- _Task directions_
What lines in the entries hold the string "coaches"? List them.

- _Source records_
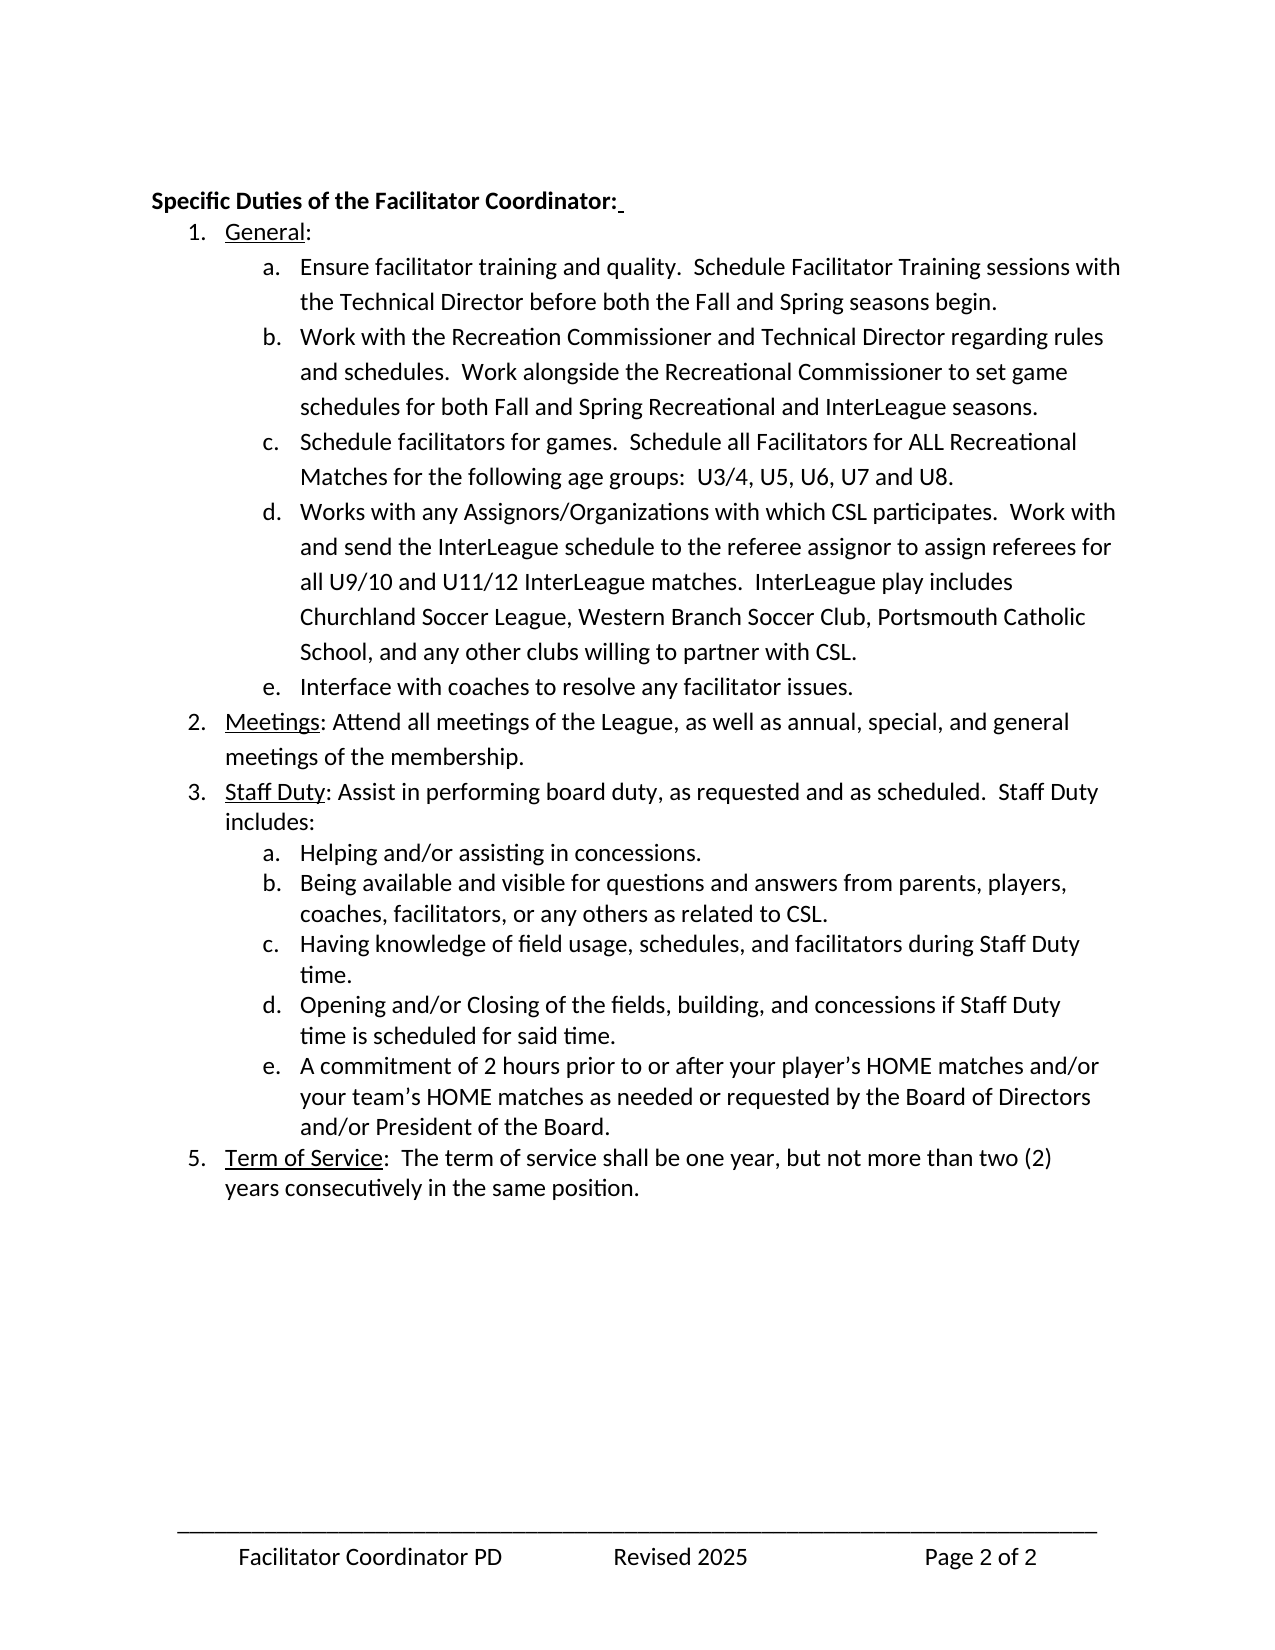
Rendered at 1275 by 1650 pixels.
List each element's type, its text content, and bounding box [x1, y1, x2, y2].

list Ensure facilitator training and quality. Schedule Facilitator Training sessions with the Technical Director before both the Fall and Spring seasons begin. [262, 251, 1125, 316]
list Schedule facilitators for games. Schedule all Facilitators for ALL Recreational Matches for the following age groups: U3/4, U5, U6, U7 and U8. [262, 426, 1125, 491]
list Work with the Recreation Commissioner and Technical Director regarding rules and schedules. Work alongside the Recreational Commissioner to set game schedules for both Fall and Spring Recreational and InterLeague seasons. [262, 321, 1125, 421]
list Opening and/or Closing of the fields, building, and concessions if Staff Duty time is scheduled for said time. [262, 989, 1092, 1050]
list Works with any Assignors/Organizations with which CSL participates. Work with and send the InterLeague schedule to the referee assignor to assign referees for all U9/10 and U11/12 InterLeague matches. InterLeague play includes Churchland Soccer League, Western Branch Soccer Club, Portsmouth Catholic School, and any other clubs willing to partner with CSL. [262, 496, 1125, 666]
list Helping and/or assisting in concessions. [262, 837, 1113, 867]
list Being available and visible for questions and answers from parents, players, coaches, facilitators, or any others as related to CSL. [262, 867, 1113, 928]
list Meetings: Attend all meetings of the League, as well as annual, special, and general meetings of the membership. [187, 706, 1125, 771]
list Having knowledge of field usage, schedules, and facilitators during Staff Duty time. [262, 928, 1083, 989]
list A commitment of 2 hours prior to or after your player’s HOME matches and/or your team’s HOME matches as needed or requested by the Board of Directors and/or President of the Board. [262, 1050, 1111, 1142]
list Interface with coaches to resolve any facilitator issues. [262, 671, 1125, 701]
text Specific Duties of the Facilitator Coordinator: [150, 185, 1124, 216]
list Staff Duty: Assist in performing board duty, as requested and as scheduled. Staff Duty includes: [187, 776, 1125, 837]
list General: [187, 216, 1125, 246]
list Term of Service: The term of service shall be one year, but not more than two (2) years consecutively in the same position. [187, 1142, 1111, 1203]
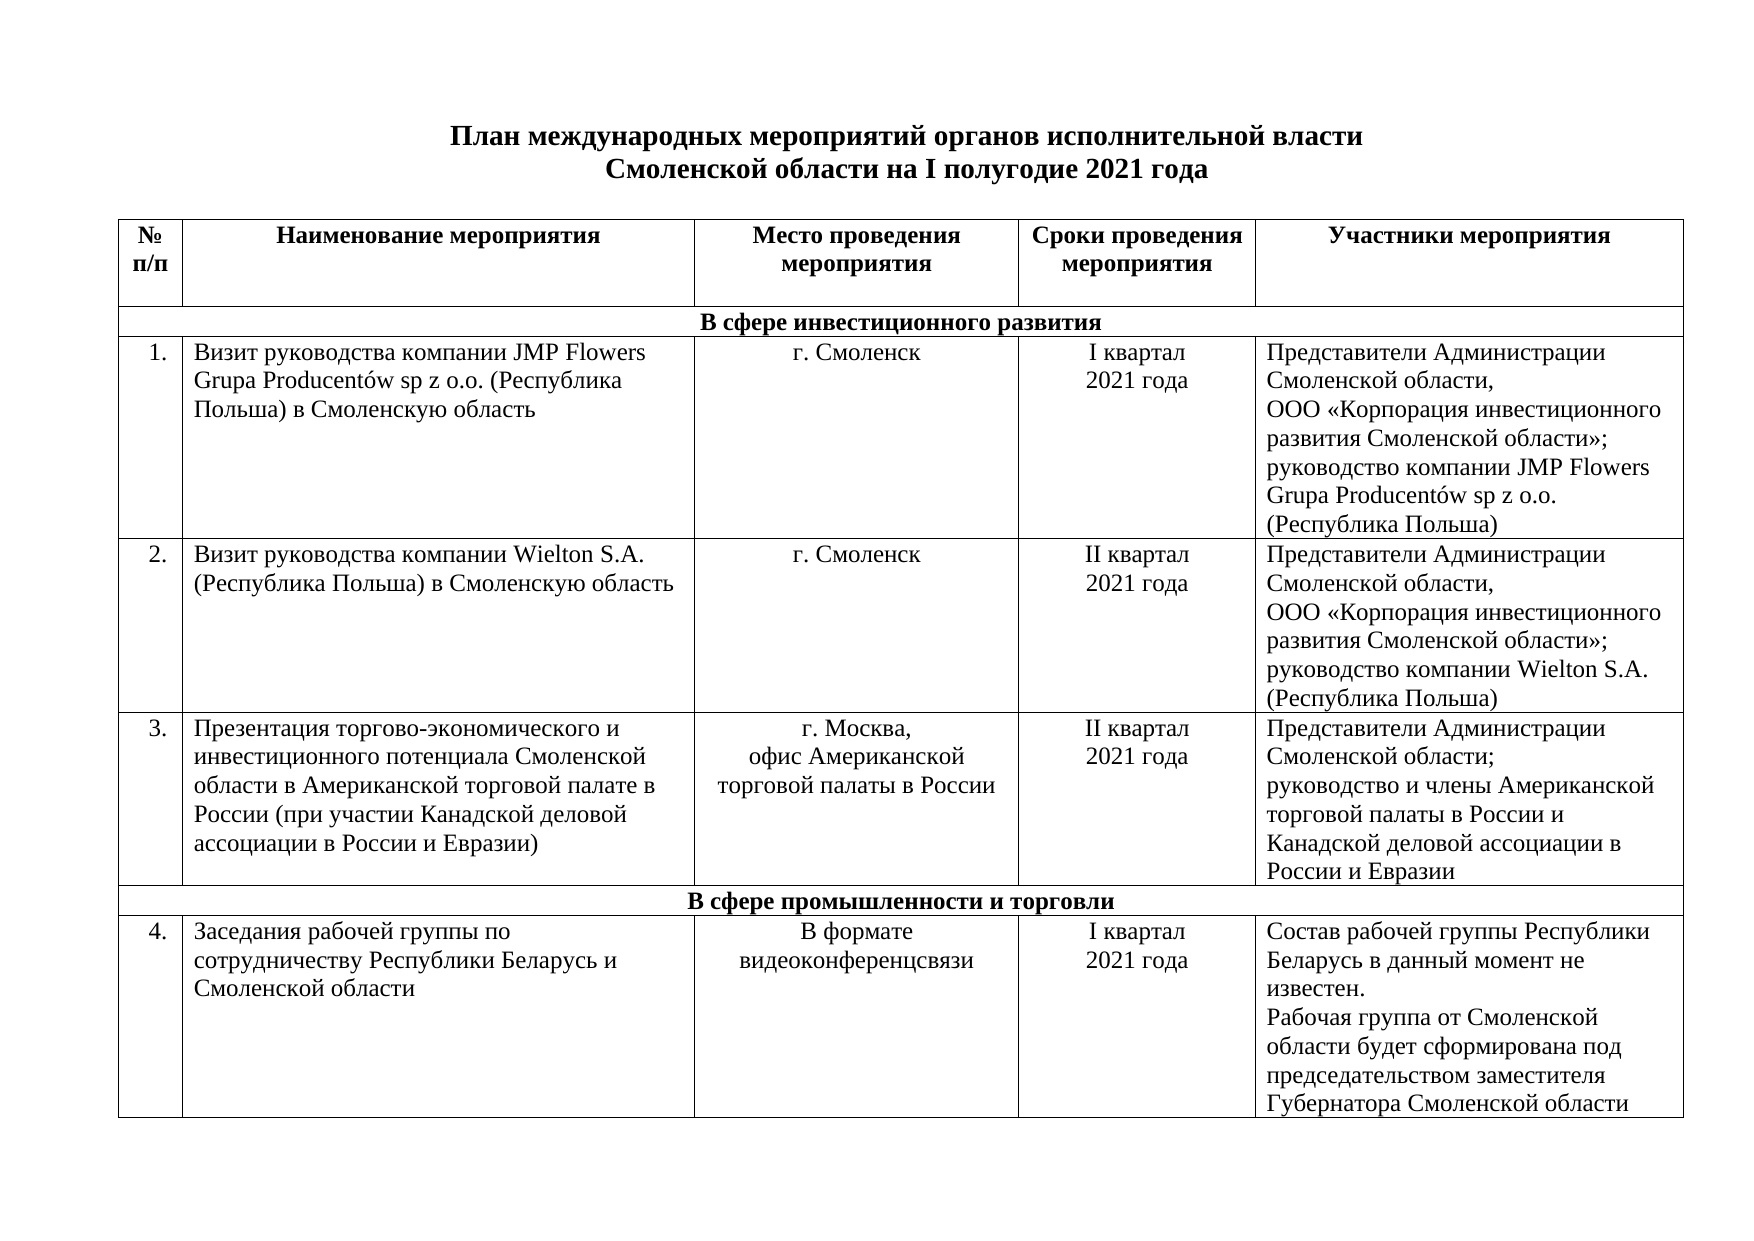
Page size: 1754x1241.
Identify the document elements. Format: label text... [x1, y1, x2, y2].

- _Solution to the problem_
list Being available and visible for questions and answers from parents, players, coaches, facilitators, or any others as related to CSL. [262, 867, 1113, 928]
list Interface with coaches to resolve any facilitator issues. [262, 671, 1125, 701]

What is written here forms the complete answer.